California, Like Idaho, Benefits From Timber Exports
Last week StateImpact told the story of Idaho Forest Group’s Laclede mill, which experienced its first shutdown in decades when the housing bubble burst, decimating lumber demand. The mill reopened thanks in large part to the company’s new focus on the export market.
The Wall Street Journal this week reports that the export market is helping to spur a similar turnaround in California timber towns, where timber revenues are on the rise.
“The revival comes as California timber harvests and revenue rise for the third straight year, according to state data and timber companies. Timber harvests are up by 20% or more—and revenue is growing by a substantially higher margin—since a post-housing-bust slump sent harvests to a record low in 2009.
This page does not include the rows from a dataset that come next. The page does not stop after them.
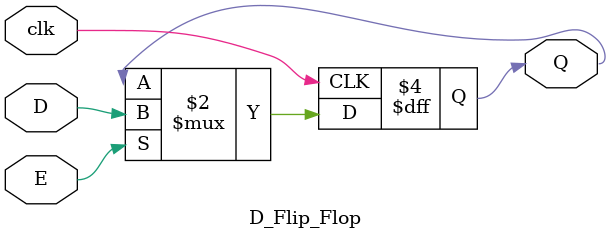
<source format=v>
module D_Flip_Flop (
    input D, E, clk,
    output reg Q
);
    always @(posedge clk) begin
        if (E)
           Q <= D; 
    end
endmodule
</source>
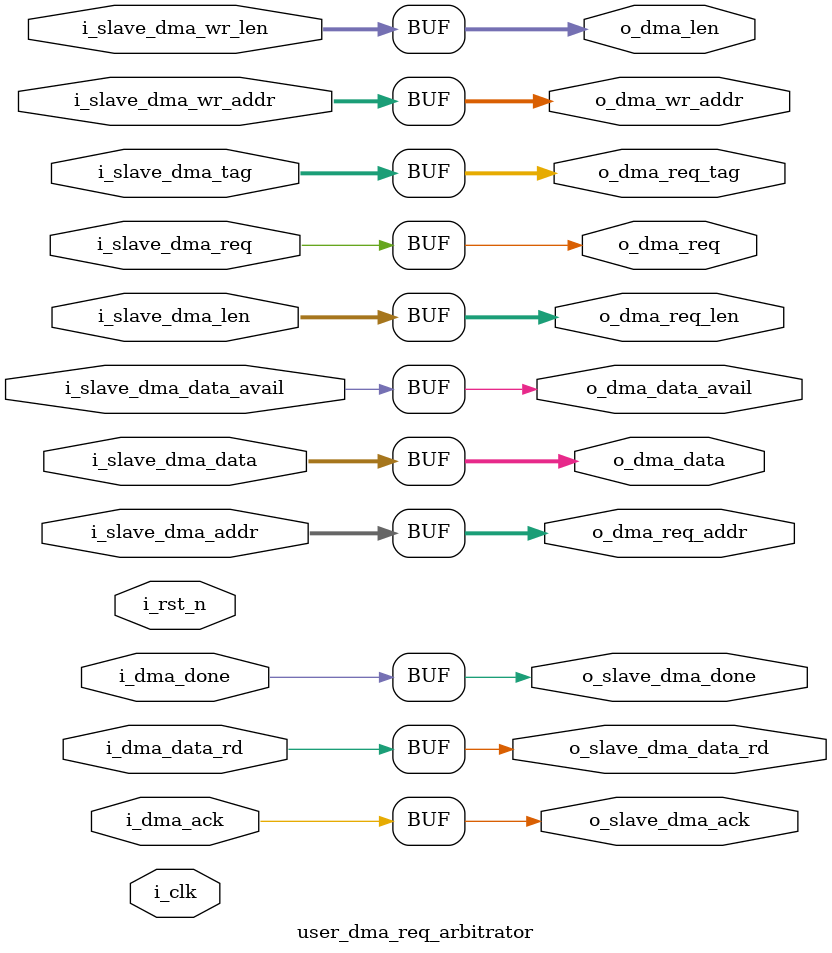
<source format=v>


`define MAX_SLAVE 16
module user_dma_req_arbitrator #(
    parameter NUM_SLAVES = 'd4,
    parameter ADDR_WIDTH = 'd32,
    parameter LEN_WIDTH  = 'd12,
    parameter TAG_WIDTH  = 'd8,
    parameter DATA_WIDTH = 'd128,
    parameter DMA_LEN    = 'd5
    )
   (
       input                                    i_clk,
       input                                    i_rst_n,
       //To PSG slaves
       input                                    i_slave_dma_req,
       input      [ADDR_WIDTH-1:0]              i_slave_dma_addr,
       input      [LEN_WIDTH-1:0]               i_slave_dma_len,
       input      [TAG_WIDTH-1 :0]              i_slave_dma_tag,
       output reg                               o_slave_dma_ack, 
 
       input                                    i_slave_dma_data_avail,
       input      [ADDR_WIDTH-1:0]              i_slave_dma_wr_addr,
       output reg                               o_slave_dma_data_rd,
       input      [DATA_WIDTH-1:0]              i_slave_dma_data,
       input      [DMA_LEN-1:0]                 i_slave_dma_wr_len,
       output reg                               o_slave_dma_done,
       //To PCIe Tx engine
       output reg                               o_dma_req,
       input                                    i_dma_ack,
       output reg [ADDR_WIDTH-1:0]              o_dma_req_addr,
       output reg [LEN_WIDTH-1:0]               o_dma_req_len,
       output reg [TAG_WIDTH-1:0]               o_dma_req_tag,
 
       output reg                               o_dma_data_avail,
       output reg [ADDR_WIDTH-1:0]              o_dma_wr_addr,
       input                                    i_dma_data_rd,
       output reg [DATA_WIDTH-1:0]              o_dma_data,
       output reg [DMA_LEN-1:0]                 o_dma_len,
       input                                    i_dma_done
    );



always@(*)
begin
   o_slave_dma_data_rd  <=    i_dma_data_rd;
   o_dma_data           <=    i_slave_dma_data;
   o_dma_req_addr       <=    i_slave_dma_addr;
   o_dma_req_len        <=    i_slave_dma_len;
   o_dma_req_tag        <=    i_slave_dma_tag;
   o_dma_wr_addr        <=    i_slave_dma_wr_addr; 
   o_dma_len            <=    i_slave_dma_wr_len;
   o_slave_dma_done     <=    i_dma_done;
   o_dma_req            <=    i_slave_dma_req;
   o_slave_dma_ack      <=    i_dma_ack;
   o_dma_data_avail     <=    i_slave_dma_data_avail;
end

endmodule

</source>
The trend is part of a West Coast logging rebound driven by log- and milled-lumber exports that also are providing a boost for Washington and Oregon.” — The Wall Street Journal
In the North Idaho town of Laclede, mill quality control manager Steve Spletstoser says exports to Japan have meant the difference between a lumberyard crowded by pallets of unsold lumber, and a lumberyard that has steady, predictable demand.
“There’s a consistent volume that we need to cut, each month,” he says. “We cut it, we package it, we put it on a truck, and it’s gone, every month.”